Table 2: Summary Class data.
Questions
- The group hypothesis was that there was no significant variation in length and weight R:S ratios of different plants in various nutrient concentrations.
- Graphs:
- The collected data did not support the initial hypothesis. It was observed that overall, an increase in nutrients led to an increase in the root: shoot ratio. Conversely, a decrease in nutrients led to a decrease in the root to shoot ratios for the length and weight.
- There was no pattern in how the allocation of resources changes with the amount of nitrogen available. In some plants such as buckwheat, sorghum and okra, an increase in nitrogen concentrations led to an increase in the R:S ratio. However, in radish, an increase in nitrogen levels led to a decrease in the R:S ratio.
- Large differences in R:S ratio between the two nutrient treatments indicated a high rate of phenotypic plasticity. Other types of environmental conditions that would favor plants with high phenotypic plasticity include shade tolerance, light, and water. Shade tolerance depicts the least light intensity that enables the survival of a plant. Light, on the other hand, influences the rate of photosynthesis of a plant. The ability to adjust to various light intensities enables a plant to survive in varying light intensities. A plant with high phenotypic plasticity would survive under varying water conditions because it would allocate its resources to the roots or shoots according to the prevailing water conditions (Richards et al. 982).
- Apart from nutrients and light, other factors that might affect the root to shoot ratio in plants include water, soil and carbon dioxide.
- When the nitrogen level was reduced, there were no species where the R: S weight ratio changed, but the R:S length ratio did not. Also, there were no species where the R:S length ratio changed, but the weight ratio did not. These observations could be attributed to the uniform allocation of resources within a given plant, which was probably due to genetic differences within various species.

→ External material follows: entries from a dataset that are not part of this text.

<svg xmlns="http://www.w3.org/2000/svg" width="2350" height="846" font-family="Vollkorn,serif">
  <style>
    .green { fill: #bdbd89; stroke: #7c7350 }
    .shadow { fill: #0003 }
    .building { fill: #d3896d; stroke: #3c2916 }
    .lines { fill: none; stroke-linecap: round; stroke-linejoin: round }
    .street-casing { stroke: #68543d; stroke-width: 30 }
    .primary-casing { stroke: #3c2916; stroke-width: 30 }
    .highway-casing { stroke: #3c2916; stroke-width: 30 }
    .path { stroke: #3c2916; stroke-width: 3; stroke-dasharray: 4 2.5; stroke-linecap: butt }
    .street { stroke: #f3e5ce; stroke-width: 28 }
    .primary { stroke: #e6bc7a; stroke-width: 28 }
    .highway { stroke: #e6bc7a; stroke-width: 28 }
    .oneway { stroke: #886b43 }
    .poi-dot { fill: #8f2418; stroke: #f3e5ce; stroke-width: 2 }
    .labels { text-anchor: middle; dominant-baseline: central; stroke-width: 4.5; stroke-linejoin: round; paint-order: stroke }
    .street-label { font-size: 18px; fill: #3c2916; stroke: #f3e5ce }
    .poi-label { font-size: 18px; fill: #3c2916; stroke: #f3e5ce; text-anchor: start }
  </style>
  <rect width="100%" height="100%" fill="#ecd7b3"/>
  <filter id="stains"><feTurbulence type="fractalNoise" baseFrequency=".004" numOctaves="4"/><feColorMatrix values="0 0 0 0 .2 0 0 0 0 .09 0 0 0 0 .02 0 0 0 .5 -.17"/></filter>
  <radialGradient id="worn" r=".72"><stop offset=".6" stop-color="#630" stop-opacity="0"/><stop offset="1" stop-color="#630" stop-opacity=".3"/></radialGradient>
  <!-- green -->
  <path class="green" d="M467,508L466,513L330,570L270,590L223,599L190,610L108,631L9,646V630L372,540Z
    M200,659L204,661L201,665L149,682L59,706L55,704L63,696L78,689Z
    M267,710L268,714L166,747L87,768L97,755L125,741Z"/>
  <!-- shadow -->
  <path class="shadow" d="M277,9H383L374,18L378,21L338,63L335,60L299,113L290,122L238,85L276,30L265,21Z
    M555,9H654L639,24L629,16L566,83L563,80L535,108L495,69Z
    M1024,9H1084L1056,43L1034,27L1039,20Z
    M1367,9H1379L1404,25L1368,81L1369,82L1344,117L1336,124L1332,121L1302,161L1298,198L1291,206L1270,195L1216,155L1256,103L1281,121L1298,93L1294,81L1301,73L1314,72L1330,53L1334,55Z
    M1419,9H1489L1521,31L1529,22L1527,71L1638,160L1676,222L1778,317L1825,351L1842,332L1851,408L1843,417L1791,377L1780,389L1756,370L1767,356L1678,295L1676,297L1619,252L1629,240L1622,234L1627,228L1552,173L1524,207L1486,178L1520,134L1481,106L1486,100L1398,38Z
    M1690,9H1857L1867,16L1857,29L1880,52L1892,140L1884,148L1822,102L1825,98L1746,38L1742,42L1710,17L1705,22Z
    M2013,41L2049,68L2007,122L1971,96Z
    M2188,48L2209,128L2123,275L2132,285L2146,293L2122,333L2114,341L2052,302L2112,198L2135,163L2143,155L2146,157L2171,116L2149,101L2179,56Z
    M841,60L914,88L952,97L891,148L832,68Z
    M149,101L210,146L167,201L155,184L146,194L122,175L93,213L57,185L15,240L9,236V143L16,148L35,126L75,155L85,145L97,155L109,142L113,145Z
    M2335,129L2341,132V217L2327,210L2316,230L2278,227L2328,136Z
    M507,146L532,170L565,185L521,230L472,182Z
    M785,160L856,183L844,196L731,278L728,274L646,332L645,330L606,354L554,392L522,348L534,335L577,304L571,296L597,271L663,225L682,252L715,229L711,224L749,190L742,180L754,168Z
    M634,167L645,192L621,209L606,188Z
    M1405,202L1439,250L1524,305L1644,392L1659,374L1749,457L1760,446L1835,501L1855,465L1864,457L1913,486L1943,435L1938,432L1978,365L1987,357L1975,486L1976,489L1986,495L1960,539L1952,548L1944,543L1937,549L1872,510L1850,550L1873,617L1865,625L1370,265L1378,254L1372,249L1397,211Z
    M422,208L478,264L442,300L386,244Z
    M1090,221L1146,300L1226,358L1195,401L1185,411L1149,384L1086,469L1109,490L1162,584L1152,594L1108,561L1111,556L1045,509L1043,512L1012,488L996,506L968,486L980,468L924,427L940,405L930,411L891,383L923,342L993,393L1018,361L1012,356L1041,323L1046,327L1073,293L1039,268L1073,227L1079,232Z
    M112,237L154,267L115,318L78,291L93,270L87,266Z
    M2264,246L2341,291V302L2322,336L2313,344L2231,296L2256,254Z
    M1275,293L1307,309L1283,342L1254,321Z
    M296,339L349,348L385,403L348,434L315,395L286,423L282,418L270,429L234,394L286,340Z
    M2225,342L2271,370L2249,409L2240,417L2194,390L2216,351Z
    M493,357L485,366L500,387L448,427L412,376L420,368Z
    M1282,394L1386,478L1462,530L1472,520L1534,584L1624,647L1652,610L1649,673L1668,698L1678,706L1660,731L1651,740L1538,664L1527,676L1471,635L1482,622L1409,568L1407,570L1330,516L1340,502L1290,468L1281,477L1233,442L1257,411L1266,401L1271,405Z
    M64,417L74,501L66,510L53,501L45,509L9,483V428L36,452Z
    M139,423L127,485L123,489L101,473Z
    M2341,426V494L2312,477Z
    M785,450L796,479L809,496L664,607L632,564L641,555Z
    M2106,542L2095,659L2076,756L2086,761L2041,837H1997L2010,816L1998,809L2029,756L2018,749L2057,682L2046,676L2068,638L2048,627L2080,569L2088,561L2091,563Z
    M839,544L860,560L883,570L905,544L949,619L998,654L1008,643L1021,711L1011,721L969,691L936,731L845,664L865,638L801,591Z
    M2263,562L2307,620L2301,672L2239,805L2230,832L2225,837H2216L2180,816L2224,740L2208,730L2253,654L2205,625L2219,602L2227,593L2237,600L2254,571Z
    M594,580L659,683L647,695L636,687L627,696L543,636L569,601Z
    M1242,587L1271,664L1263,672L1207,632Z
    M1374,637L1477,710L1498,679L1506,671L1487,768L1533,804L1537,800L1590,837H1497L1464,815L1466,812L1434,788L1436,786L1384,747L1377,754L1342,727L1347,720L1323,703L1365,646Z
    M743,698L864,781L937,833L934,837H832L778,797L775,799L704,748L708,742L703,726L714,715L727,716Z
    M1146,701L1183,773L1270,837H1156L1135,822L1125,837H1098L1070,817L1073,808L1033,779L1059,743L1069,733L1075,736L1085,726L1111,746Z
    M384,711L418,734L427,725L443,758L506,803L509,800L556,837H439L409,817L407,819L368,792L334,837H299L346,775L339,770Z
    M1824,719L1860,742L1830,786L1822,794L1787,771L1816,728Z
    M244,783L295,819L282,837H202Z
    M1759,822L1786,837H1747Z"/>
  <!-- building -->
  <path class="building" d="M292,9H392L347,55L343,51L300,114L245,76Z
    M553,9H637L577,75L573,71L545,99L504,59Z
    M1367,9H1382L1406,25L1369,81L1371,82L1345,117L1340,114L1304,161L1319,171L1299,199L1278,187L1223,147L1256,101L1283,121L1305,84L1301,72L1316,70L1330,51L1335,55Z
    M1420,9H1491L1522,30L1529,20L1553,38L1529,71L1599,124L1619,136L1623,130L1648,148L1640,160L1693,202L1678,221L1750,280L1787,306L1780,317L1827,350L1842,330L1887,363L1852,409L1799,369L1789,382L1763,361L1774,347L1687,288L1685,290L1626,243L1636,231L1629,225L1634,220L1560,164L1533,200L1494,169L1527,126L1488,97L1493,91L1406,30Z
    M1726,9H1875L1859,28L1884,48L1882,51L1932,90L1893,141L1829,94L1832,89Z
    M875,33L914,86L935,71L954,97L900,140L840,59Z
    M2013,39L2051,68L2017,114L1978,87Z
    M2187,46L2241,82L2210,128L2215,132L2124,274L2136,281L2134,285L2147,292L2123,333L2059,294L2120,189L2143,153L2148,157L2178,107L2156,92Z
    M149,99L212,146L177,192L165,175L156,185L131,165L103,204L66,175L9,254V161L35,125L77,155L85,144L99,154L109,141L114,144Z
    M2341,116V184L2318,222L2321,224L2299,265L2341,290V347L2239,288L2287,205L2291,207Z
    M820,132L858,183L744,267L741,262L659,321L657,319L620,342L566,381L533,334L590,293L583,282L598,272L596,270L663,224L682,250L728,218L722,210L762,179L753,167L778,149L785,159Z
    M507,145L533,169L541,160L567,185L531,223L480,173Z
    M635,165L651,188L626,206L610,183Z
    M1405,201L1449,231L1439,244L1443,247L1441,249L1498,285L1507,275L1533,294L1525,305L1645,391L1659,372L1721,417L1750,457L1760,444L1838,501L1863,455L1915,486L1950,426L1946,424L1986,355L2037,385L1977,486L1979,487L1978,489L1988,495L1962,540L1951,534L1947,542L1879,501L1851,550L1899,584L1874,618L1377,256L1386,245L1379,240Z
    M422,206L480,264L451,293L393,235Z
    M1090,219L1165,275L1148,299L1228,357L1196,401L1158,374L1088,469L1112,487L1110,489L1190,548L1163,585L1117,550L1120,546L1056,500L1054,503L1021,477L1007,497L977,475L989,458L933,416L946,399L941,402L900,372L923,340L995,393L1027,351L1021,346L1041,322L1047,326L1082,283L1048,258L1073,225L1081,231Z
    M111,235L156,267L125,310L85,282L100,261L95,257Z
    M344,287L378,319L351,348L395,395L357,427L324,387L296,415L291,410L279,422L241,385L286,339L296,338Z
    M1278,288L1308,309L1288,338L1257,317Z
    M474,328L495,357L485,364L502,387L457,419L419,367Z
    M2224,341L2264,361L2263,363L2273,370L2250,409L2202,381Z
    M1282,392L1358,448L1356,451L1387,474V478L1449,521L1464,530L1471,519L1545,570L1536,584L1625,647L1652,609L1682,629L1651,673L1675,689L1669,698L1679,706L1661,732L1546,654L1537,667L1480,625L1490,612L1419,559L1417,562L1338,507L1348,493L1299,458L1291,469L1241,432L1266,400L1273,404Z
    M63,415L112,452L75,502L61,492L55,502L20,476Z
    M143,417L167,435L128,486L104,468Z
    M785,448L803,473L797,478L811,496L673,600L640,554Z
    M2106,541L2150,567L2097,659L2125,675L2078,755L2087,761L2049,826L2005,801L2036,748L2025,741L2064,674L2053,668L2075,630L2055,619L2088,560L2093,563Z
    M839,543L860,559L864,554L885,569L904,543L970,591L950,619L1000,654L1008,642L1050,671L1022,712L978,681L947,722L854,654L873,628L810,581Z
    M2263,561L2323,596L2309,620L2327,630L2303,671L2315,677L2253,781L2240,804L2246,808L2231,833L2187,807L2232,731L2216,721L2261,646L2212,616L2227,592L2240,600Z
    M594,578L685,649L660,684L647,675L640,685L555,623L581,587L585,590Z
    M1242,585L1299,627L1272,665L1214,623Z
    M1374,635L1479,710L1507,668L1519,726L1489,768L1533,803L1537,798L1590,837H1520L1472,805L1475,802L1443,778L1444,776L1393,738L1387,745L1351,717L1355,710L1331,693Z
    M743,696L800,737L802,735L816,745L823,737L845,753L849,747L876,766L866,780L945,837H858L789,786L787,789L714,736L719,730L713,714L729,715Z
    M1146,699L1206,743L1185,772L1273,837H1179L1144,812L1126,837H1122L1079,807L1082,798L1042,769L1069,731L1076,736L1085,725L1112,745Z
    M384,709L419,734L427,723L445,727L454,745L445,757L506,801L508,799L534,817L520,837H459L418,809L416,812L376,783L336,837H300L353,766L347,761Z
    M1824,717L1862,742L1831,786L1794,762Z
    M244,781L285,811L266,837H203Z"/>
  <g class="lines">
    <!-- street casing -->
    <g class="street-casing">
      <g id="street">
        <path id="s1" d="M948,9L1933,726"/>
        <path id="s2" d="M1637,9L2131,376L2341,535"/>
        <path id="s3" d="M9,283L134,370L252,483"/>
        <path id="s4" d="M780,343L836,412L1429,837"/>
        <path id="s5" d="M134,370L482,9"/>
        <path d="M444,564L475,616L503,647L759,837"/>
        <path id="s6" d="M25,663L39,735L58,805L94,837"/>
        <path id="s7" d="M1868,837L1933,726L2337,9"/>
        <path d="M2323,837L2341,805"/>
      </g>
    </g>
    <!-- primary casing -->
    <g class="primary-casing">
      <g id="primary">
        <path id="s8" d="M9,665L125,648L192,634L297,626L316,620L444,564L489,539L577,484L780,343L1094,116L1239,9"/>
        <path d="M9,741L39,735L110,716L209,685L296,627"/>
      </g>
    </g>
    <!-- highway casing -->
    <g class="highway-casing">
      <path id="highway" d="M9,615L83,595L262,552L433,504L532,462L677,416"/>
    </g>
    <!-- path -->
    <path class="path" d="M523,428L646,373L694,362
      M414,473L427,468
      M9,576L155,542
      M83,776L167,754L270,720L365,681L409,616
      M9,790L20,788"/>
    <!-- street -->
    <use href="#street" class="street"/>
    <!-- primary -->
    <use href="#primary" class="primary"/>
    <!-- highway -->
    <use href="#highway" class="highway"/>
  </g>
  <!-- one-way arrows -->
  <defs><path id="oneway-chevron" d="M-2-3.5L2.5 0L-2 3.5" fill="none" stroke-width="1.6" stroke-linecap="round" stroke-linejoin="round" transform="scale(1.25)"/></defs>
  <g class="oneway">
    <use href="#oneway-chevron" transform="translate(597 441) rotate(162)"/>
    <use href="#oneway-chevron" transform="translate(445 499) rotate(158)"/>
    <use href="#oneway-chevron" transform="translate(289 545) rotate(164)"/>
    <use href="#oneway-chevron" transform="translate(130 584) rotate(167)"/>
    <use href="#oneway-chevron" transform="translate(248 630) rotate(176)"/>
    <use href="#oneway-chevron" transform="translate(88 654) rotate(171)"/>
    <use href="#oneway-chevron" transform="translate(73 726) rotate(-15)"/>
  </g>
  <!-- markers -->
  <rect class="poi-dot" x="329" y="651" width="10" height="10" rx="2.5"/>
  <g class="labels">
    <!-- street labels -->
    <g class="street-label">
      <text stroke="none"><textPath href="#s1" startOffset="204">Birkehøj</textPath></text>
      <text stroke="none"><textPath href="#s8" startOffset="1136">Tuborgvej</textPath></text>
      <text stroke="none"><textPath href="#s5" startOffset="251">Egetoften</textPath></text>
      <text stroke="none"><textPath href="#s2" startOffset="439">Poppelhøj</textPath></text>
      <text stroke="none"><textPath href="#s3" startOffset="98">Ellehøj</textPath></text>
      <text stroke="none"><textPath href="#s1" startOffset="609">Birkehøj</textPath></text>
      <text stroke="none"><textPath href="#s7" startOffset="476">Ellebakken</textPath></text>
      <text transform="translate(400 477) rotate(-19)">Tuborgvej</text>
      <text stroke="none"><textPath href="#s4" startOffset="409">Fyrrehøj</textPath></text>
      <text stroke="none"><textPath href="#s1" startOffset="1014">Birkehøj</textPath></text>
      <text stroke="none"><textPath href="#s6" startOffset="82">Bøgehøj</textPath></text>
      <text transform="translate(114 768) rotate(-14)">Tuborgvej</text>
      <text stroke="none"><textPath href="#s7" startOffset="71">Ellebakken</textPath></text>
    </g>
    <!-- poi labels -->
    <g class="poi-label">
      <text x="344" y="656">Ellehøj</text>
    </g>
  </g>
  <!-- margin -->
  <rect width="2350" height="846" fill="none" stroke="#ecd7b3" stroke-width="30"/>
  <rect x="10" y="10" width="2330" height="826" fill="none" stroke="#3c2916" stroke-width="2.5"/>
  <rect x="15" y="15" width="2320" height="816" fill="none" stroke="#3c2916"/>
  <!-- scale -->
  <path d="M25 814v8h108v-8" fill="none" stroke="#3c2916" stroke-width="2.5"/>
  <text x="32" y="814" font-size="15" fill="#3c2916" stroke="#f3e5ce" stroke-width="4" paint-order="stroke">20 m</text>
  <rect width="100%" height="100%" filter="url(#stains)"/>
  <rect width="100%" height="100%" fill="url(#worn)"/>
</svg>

- The plant with a low root: shoot ratio would do well in a forest. The low root to shoot ratio would enable the plant to allocate its resources to the leaves and shoots to increase the rate of photosynthesis. Consequently, the elevated rate of photosynthesis would provide the raw materials necessary for the synthesis of raw materials for the synthesis of other building blocks needed by the cell. As a result, the plant would grow tall and compete with other plants for light.
Conclusion
From the experiment, it was concluded that plants adapt according to the available resources by allocating the available reserves to different plant parts. However, the manner of resource allocation was influenced by the inherent traits of a given plant species.
Works Cited
Casal, Jorge J., Christian Fankhauser, George Coupland, and Miguel A. Blázquez. “Signalling for Developmental Plasticity.” Trends in Plant Science 9.6(2004): 309-314. Print.
Noguera, Diana, Marco Rondón, Kam-Rigne Laossi, Valerio Hoyos, Patrick Lavelle, Maria Helena Cruz de Carvalho, and Sébastien Barot. “Contrasted Effect of Biochar and Earthworms on Rice Growth and Resource Allocation in Different Soils.” Soil Biology and Biochemistry 42.7 (2010): 1017-1027. Print.

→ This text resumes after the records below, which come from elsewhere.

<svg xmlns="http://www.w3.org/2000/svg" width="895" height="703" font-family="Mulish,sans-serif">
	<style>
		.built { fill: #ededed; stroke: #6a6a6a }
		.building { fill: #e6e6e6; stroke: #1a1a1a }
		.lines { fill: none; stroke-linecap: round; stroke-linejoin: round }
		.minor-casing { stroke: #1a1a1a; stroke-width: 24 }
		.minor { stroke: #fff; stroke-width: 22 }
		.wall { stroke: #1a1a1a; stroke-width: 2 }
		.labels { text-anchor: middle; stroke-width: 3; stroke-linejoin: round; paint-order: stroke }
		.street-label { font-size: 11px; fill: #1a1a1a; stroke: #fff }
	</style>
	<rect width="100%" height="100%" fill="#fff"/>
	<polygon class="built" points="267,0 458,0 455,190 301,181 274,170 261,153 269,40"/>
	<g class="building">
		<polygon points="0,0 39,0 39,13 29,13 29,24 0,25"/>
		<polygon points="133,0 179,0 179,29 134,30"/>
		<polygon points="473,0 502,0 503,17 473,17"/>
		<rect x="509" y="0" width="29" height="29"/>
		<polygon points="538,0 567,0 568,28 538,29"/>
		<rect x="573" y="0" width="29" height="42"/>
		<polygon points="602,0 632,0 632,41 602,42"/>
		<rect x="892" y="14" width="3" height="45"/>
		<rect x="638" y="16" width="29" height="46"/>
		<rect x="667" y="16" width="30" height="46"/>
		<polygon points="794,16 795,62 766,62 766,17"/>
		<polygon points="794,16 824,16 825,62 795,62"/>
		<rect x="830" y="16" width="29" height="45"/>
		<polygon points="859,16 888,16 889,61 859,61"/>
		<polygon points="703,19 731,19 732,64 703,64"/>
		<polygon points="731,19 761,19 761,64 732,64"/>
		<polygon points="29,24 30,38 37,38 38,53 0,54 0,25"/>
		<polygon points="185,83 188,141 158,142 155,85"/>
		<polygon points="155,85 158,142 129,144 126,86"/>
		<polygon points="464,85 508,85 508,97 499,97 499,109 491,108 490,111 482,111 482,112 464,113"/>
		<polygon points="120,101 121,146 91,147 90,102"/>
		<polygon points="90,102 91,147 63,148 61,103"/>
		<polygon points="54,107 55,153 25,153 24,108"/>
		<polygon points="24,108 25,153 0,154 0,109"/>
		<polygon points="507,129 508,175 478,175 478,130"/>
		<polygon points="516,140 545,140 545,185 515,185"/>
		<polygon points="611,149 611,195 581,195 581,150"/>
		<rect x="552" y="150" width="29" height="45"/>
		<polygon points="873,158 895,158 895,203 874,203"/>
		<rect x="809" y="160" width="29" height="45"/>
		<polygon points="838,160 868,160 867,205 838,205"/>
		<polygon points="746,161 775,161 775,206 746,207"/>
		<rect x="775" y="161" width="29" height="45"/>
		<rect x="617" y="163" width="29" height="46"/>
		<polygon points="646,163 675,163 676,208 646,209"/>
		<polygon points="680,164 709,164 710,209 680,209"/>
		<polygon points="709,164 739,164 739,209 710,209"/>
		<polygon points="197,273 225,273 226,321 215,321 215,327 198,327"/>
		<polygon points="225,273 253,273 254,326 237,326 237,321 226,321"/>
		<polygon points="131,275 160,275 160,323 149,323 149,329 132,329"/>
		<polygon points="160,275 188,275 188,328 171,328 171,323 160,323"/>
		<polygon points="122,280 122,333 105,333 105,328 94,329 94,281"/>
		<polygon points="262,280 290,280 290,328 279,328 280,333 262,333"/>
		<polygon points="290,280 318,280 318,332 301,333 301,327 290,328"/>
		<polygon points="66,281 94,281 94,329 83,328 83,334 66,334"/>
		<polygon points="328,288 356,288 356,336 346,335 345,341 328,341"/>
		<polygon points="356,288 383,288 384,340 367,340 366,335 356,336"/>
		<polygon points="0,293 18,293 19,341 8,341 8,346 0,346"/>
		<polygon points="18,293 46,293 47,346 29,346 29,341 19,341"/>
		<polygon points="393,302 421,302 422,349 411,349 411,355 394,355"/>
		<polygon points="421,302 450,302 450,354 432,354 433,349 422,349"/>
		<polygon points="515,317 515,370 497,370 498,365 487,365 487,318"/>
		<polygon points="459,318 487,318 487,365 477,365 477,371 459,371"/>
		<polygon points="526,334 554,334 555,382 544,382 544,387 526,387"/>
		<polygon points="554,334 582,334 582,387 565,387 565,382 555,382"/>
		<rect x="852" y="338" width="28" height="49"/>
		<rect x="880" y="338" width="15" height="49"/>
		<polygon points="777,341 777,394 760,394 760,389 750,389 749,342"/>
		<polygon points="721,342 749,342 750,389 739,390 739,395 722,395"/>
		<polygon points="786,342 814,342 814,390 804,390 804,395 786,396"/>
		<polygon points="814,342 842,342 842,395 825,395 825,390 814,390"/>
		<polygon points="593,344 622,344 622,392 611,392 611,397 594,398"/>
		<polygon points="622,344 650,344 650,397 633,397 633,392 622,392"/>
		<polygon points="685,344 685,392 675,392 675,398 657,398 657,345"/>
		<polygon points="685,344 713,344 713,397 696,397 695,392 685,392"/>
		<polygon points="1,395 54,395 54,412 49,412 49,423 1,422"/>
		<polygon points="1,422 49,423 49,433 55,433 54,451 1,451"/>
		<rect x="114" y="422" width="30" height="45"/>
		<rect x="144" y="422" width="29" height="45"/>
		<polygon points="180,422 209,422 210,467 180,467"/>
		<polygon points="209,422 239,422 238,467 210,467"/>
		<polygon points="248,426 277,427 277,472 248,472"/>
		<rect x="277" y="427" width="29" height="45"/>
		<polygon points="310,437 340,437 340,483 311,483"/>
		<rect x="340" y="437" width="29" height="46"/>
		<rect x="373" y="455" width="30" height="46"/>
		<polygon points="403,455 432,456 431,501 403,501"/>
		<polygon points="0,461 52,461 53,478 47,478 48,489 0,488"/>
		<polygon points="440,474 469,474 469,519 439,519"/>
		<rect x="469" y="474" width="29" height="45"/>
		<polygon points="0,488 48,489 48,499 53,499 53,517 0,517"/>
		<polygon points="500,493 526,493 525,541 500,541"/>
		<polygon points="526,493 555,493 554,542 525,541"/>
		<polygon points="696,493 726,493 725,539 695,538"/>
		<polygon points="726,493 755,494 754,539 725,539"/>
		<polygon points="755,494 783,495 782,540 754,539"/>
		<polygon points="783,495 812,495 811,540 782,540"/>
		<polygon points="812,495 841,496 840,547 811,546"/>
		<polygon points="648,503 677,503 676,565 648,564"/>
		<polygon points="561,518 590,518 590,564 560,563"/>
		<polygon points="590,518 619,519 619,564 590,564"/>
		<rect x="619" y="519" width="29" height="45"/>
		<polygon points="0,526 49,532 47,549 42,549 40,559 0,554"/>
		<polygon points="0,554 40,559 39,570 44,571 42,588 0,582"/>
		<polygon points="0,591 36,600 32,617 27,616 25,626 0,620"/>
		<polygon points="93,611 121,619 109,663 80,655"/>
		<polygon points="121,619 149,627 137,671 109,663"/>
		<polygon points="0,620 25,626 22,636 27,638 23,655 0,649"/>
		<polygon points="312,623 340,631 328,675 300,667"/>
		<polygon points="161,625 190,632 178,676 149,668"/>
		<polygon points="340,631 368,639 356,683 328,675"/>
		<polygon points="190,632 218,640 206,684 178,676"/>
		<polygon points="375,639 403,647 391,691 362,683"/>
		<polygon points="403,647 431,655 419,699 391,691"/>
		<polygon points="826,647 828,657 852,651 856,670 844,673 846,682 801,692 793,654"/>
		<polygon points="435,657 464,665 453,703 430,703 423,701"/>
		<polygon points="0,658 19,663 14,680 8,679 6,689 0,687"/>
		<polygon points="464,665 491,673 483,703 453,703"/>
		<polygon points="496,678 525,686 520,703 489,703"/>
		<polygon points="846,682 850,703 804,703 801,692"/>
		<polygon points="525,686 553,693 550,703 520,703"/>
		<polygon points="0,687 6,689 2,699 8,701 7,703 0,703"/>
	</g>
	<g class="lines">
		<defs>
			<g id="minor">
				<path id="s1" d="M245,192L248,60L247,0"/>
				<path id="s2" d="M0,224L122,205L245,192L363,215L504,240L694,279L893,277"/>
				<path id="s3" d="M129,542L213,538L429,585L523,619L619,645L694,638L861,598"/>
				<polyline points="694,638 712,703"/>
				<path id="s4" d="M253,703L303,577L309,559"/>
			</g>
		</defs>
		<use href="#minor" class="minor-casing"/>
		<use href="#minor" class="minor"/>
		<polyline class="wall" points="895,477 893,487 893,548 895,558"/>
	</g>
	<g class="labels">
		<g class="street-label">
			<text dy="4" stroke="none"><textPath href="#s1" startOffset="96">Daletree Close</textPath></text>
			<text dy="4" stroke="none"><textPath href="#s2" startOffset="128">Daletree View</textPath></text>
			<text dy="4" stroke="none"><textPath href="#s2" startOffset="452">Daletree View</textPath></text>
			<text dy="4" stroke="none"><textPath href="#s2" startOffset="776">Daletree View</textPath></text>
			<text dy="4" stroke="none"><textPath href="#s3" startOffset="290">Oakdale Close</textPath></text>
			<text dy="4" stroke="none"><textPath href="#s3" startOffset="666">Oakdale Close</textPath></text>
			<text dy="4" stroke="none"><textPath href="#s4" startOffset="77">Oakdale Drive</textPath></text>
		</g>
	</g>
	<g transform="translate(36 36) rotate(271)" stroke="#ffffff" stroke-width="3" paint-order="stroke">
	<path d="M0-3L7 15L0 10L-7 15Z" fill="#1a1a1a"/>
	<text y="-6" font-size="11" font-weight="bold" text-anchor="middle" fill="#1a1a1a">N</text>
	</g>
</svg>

Richards, Christina L., Oliver Bossdorf, Norris, Z. Muth, Jessica Gurevitch, and Massimo Pigliucci. “Jack of All Trades, Master of Some? On the Role of Phenotypic Plasticity in Plant Invasions.” Ecology Letters 9.8 (2006): 981-993. Print.
Xie, Yonghong, Mingzhang Wen, Dan Yu, and Yongke Li. “Growth and Resource Allocation of Water Hyacinth as Affected by Gradually Increasing Nutrient Concentrations.” Aquatic Botany 79.3 (2004): 257–266. Print.
Yang, Zongjian, and David J. Midmore. “Modelling plant resource allocation and growth partitioning in response to environmental heterogeneity.” Ecological Modelling 181.1 (2005): 59-77. Print.